I trace the empty sensation on my forehead.

"You are lying," the unmoving anti-sun of thoughts proclaims.

"I am not, I swear! It truly feels like that. The thumping isn't there anymore. How can I keep living like this?"

Avoiding any and all contact with another one of those veins, I try to straighten myself up.

"Before you took me under your wings, I was as close to knowing why... to knowing something as I ever would be. And even then I didn't know exactly what! How can I answer you now, without even a corpse of my heart?"

Sparnai is silent for an instant. My mind is full of rain waiting in its cloud to fall.

"You have let Slibinas put ideas in your belief sytem that shouldn't be there. You convince yourself that that dragon could alter your human way of feeling. You are stalling, Aušra."

I am beyond indignation. These creatures, they think they have the key to my innermost philosophy.

The head of the wings tightens its tone.

"Why are you here, Aušra? Why did you chose to keep walking in circles?"

"Because I was stuck in these woods. I don't know!"

The head still preserved in its immobility. The wings trembling slightly in an ill-falling wind.

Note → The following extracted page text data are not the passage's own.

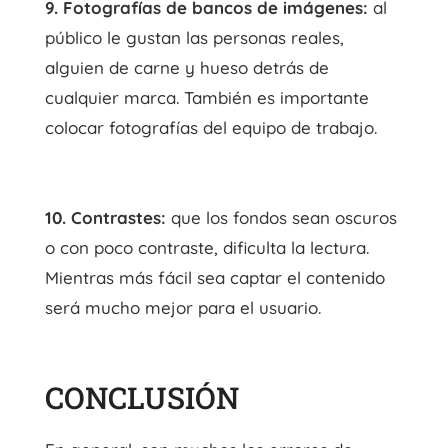
9. Fotografías de bancos de imágenes:
al
público le gustan las personas reales,
alguien de carne y hueso detrás de
cualquier marca. También es importante
colocar fotografías del equipo de trabajo.
10. Contrastes:
que los fondos sean oscuros
o con poco contraste, dificulta la lectura.
Mientras más fácil sea captar el contenido
será mucho mejor para el usuario.
CONCLUSIÓN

"You don't know. Yet you kept walking."

"What else could I do?"

"The lines you draw with your steps. They only become circles when you are avoiding something," Sparnai says.

"These woods are a roundabout, not my fault. I thought I must be dead."

I finish speaking, and the wing I am curled up in yanks me up. The charcoal veins, stamped on my forehead. The unwavering bud of Sparnai's head, menacingly impressed onto some corner of my mind. But I feel no searing burn when I bump into the wing now. The knot of Sparnai's head fixes me again. Examines my reaction to my forehead long and quietly. Then all mist from all the sky presses me down, throws me on the ground. My spine gets a beating.

"Now you feel no pain? You don't believe your heart is not burning anymore?"

The silhouette of the strangled vines pulls me full into its sight.

"I will ask you again, Aušra."

Sparnai's wings start picking up the weight of the atmosphere, beats against it once and again.

"You believe anything anyone tells you. That you need to meet Slibinas first. That your heart is in your forehead. That your heart can't possibly burn or hurt upon touching my wings. Meškėnas, Slibinas, now me. Why are you here?"

My whole reasoning getting tossed around by these creatures' words like it's some thing that they can see but I cannot. What to say when all of them constantly tell me what I can or cannot believe?

Sparnai stares. I stare back.

"I wanted to see if I could meet myself again. I figured that had to be the way out."